Economic growth

The International Monetary Fund, an international financial institution, has lowered their expectations for global economic growth in 2023. The global average is expected to be around 1.6%, and both the United States and Canada are expected to see economic growth below 1% for 2023. This would be what economists call “a soft landing,” when central banks are able to lower inflation without causing a recession. If central banks continue to increase interest rates, we can expect economic growth to be even lower than financial institutions are forecasting right now.


Unemployment was up slightly to 5.2% this fall, above this summer’s low of 4.9%. We’re continuing to see large numbers of job vacancies in sectors with slow wage growth, such as health care and food services. The federal government is looking to increase targets for immigration to help fill labour market vacancies.

Wage trends

The average hourly wage increased by 5.6% in October 2022 compared to October 2021. This change fell short of the Consumer Price Index (CPI), which calculated the rise in consumer prices during the same time period to be 6.9%. Statistics Canada analysis found that higher wage workers, those already making over $40/hr, were more likely to have received a wage increase than those workers earning $20/hr or less. Non-unionized workers are also more likely to have received a wage increase so far this year. This is due in part to the fact that unionized workers must wait for bargaining periods to bargain higher wages.

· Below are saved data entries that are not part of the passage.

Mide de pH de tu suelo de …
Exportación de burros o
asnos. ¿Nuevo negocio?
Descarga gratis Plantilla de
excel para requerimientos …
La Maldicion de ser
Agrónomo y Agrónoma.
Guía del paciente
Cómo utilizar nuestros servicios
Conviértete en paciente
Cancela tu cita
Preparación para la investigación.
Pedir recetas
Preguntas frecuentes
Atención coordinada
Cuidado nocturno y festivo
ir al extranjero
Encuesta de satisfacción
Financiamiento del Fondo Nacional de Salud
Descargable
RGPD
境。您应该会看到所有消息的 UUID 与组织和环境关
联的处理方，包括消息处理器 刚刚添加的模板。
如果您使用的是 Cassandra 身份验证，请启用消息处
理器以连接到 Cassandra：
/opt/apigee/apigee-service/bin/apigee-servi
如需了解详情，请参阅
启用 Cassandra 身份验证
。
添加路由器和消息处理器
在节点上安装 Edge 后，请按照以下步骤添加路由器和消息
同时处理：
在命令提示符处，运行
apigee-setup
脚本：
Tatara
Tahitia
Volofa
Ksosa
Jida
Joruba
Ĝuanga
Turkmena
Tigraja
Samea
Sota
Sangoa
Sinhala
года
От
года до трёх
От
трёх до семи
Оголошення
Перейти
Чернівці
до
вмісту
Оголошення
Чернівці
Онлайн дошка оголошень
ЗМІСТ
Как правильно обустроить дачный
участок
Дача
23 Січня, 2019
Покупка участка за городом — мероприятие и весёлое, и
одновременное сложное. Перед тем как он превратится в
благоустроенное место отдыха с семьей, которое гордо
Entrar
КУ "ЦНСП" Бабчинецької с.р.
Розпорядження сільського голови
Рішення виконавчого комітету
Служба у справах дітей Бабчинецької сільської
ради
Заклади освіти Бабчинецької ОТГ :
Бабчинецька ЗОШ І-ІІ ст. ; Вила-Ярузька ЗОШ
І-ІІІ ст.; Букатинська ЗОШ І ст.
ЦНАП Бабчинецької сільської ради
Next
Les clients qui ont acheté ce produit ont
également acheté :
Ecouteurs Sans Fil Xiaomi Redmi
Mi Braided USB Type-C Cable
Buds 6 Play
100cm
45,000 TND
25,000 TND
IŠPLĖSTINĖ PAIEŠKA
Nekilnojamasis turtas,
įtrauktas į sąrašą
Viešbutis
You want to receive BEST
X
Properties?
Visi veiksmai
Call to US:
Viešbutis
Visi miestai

Uneven impacts of inflation

Inflation impacts lower income households more severely than higher income households. This means that wage growth at the lower end of the spectrum actually needs to increase faster than CPI to protect purchasing power for these workers. While middle- and higher-income workers are also affected by higher costs, research shows that these households tend to be able to reduce their spending on necessities by buying no-name brands and using coupons. Workers with lower incomes are more likely to be economizing already and so are unable to reduce their budgets without cutting out necessities.

Interest rates

The Bank of Canada has increased interest rates six times so far in 2022, from 0.25% in January 2022 to 3.75% in October 2022. At the end of October, the Bank of Canada reported that while inflation was slowing down according to some indicators, it was still too high. If prices remain high along with low unemployment and moderate wage growth, we can expect the Bank of Canada to increase interest rates again in early December.